Excuses, excuses

With the 26th annual Seattle International Film Festival heading into the final stretch, this is the place where I’d ordinarily like to be providing my comprehensive wrap-up of the fest, pointing out the trends and making sweeping generalizations based on the scores of films I’ve seen.

But it’s difficult to speak that expansively when, out of more than 200 films screened, I’ve seen only ten (twelve, if you count Jesus’ Son, which I actually saw last November at the Women in Cinema fest, and The Case of Majella McGinty, a short film I saw in connection with March’s Irish Reels Film & Video Festival).
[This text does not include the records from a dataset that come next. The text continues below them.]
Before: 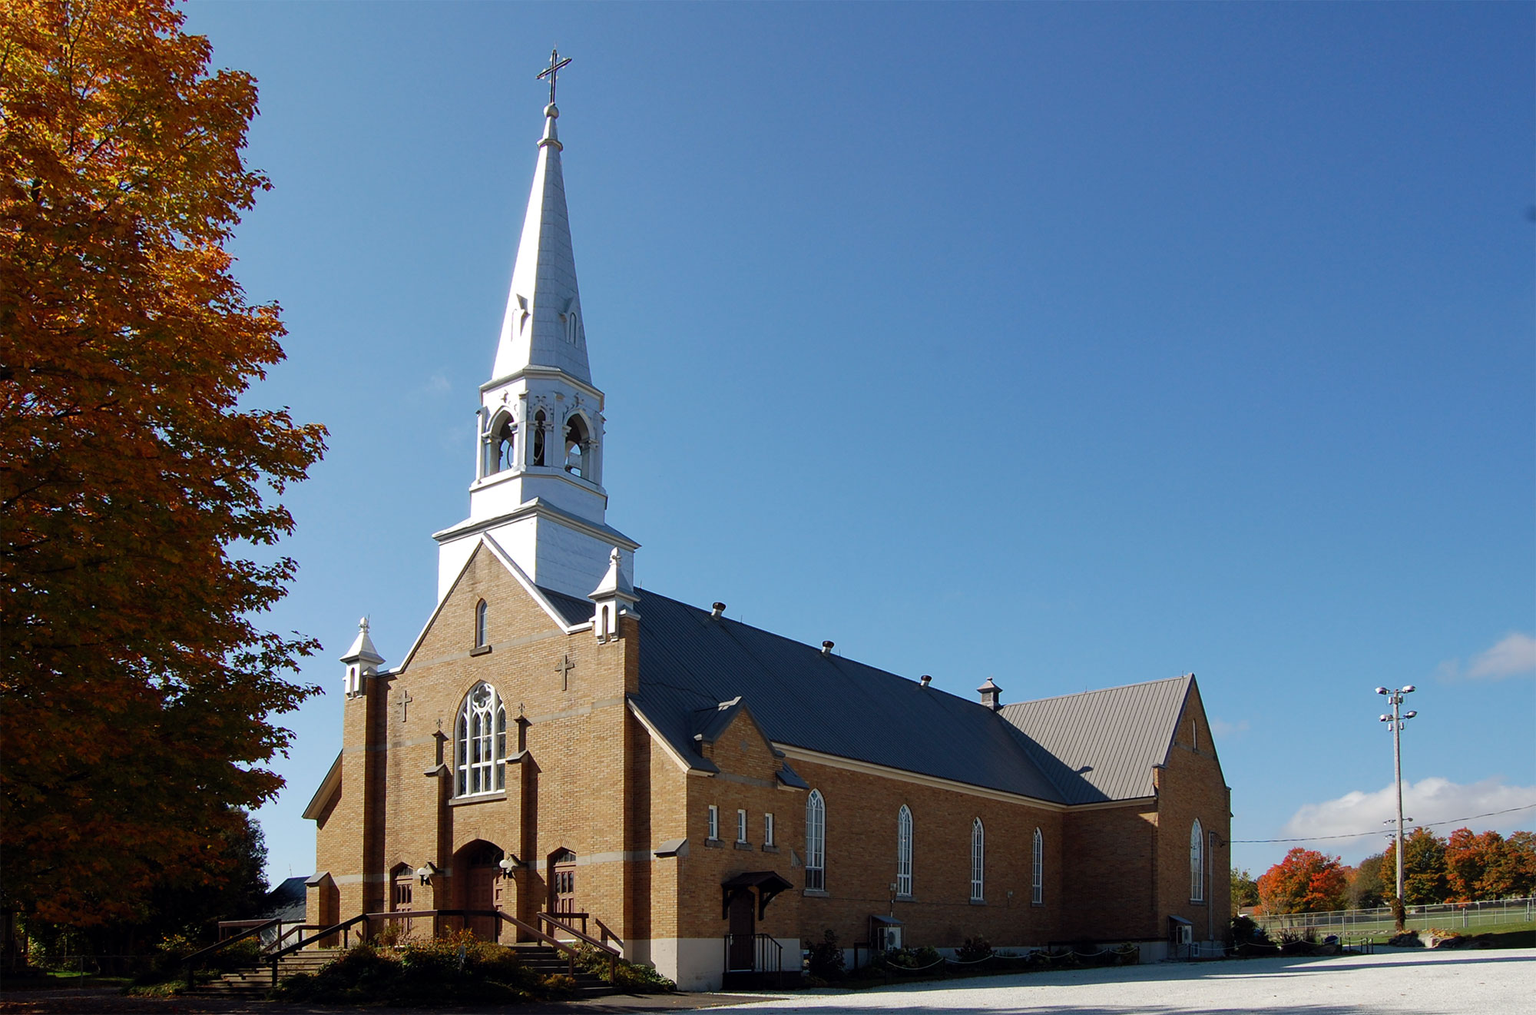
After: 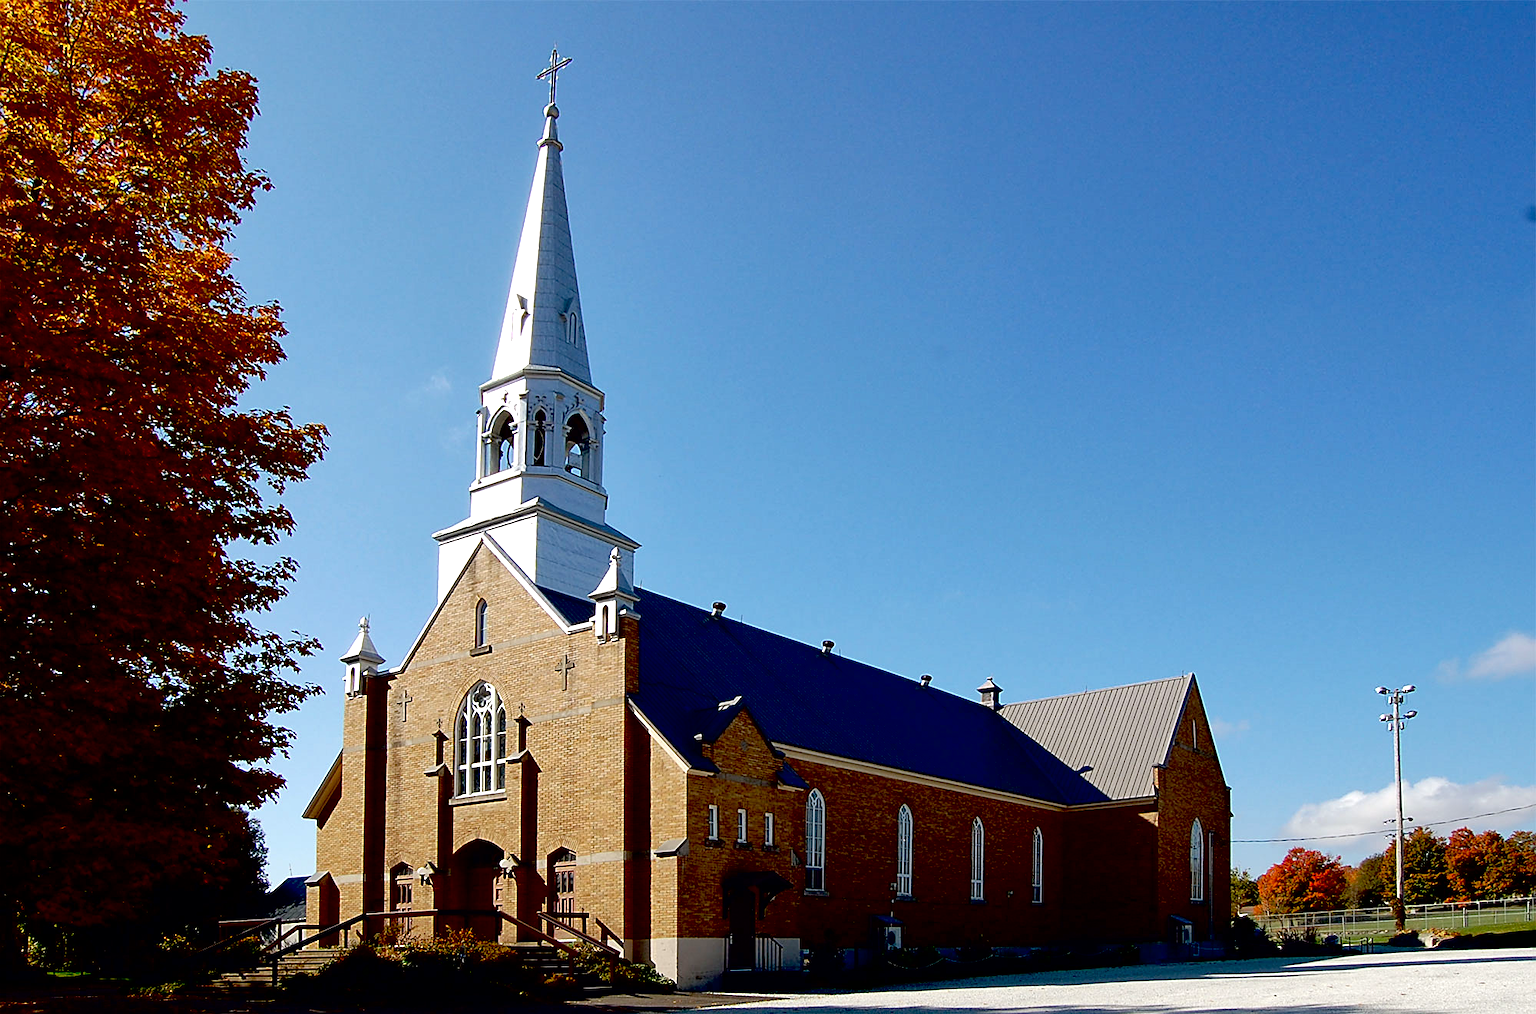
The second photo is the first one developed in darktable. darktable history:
local contrast: mode bilateral grid, contrast 20, coarseness 50, detail 130%, midtone range 0.2
exposure: black level correction 0.031, exposure 0.304 EV, compensate highlight preservation false
sharpen: on, module defaults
I can, however, pass along some second-hand insight. Every year there seems to a recurring theme that shows up, apparently coincidentally, in movie after movie. One year it was the visual image of a woman handcuffed to a radiator. Another year it was people lying on railroad tracks.

This year, from what I hear, it is a toss-up between violent acts committed against animals and incidents of projectile vomit.

With that out of the way, and with a nod to a certain late-night talk show host, here is…

The Top Ten Reasons Not to See the Usual 80 or More Movies at the Seattle International Film Festival

  • #10: Everything they’re showing I’ve already seen.

  • #9: I’ve read so many subtitles in my life already, I simply can’t stand to see any more.

  • #8: Anything worth seeing would already be playing at my neighborhood multiplex, right?

  • #7: Last year I saw a lot of movies at the film festival and wound up seeing a few that I didn’t like.

  • #6: I’ll just catch them all when they come out on home video.

  • #5: It might blow my cover in the Secret Witness Protection Program.

  • #4: What? And miss sweeps month on TV?!

  • #3: Two words: butt fatigue.

  • #2: I decided to do Cannes this year.

  • And the #1 reason not to see the usual 80 or more movies at the Seattle Film festival: My wife could go into labor at any moment, and I thought it would be a classy move to make myself available.